Hwamee Oh, assistant professor in the department of psychiatry and human behavior and cognitive, linguistics and psychological sciences, determines one way to do so.
Dr. Hwamee Oh is an Assistant Professor in the Departments of Psychiatry and Human Behavior and Cognitive, Linguistic, and Psychological Sciences at Brown University. Dr. Oh received her PhD in Biopsychology (with a concentration in Human Cognitive Neuroscience) at the State University of New York at Stony Brook. During her postdoctoral training in Dr. William Jagust’s laboratory in Helen Wills Neuroscience Institute at UC-Berkeley, she studied cognitive, structural, and functional alterations in preclinical older adults with β-amyloid deposition, a pathological hallmark of Alzheimer’s disease, using multimodal human neuroimaging methods and cognitive/experimental approaches. At Brown, Dr. Oh and her laboratory conduct research on cognitive and neural changes due to normal aging and Alzheimer’s disease pathology, as well as individual difference factors contributing to the brain aging and cognition relationship, using multimodality neuroimaging methods including PET and structural and functional MRI.
Why Some Brain Regions and Cognitive Functions Are More Vulnerable to Aging
Older age is commonly associated with a decline in cognitive performance and adverse changes in brain structure and function. Cognitive abilities – such as memory and language – brain structure and function, however, are not equally affected. Memory and its underlying brain networks are more affected by aging. In addition to normal aging, these brain networks are more vulnerable to abnormal changes of proteins that include the aggregation of beta-amyloid (Aβ) peptides and tau-protein neurofibrillary tangles, the two primary pathologies of Alzheimer’s disease. Importantly, Alzheimer’s Disease is known to have a prolonged “preclinical” stage spanning 10 to 20 years, during which subtle changes in brain structure and function occur without overt cognitive symptoms.
Thus, it is highly likely that older adults who are considered as cognitively normal may have already undergone brain changes that are indicative of Alzheimer’s disease-related brain pathologies. In my lab, we use human neuroimaging tools and develop the neurocognitive models of visual scene memory that will link levels of analysis from molecular changes in the brain to their behavioral consequences. We also develop novel cognitive tasks that will allow us to identify early behavioral changes associated with Alzheimer’s disease pathologies among clinically intact older adults.
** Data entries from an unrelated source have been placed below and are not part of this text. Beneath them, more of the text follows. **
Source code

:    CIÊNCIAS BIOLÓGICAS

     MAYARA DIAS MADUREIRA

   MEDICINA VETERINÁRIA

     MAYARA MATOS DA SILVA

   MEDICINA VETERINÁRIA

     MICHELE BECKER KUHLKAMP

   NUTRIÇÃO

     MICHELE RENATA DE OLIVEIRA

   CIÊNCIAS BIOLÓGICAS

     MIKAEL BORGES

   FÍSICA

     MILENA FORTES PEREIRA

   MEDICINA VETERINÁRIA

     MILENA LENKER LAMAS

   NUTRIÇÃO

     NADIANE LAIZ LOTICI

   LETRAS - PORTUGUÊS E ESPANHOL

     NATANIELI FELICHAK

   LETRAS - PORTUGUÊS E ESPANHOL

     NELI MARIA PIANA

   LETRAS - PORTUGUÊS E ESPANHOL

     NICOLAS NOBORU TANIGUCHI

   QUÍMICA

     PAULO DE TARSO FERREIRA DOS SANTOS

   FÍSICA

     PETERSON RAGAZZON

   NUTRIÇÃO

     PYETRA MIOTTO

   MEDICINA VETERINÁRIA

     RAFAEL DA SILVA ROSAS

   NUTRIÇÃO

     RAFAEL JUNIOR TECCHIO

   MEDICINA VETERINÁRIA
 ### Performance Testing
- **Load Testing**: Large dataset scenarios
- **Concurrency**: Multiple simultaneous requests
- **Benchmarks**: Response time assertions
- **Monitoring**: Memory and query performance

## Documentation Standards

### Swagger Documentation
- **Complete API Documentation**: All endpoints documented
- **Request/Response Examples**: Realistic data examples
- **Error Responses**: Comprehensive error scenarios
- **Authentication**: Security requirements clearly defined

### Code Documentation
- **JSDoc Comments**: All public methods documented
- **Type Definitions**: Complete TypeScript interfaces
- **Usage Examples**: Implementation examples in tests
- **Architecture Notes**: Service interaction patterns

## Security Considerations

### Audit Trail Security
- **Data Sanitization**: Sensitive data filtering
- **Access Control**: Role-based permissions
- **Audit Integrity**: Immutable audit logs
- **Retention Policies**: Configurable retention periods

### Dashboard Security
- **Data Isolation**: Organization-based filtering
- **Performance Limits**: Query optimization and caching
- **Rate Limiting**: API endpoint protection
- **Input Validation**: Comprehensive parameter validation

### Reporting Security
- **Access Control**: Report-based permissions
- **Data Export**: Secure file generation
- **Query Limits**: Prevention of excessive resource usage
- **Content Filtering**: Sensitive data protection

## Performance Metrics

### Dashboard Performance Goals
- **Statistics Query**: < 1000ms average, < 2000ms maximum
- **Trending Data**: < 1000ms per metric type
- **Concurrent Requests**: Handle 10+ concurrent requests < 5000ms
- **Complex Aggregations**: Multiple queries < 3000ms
Through our research, we hope to test, at multiple levels, a biologically plausible model of the mechanism through which Alzheimer’s disease pathologies impair visual scene memory and brain networks supporting this cognitive function. Findings from this research could provide a framework for identifying cognitive and neural mechanisms of human visual scene memory and extending this knowledge to build early detection, prevention and intervention strategies for the earliest behavioral changes in clinically intact older adults.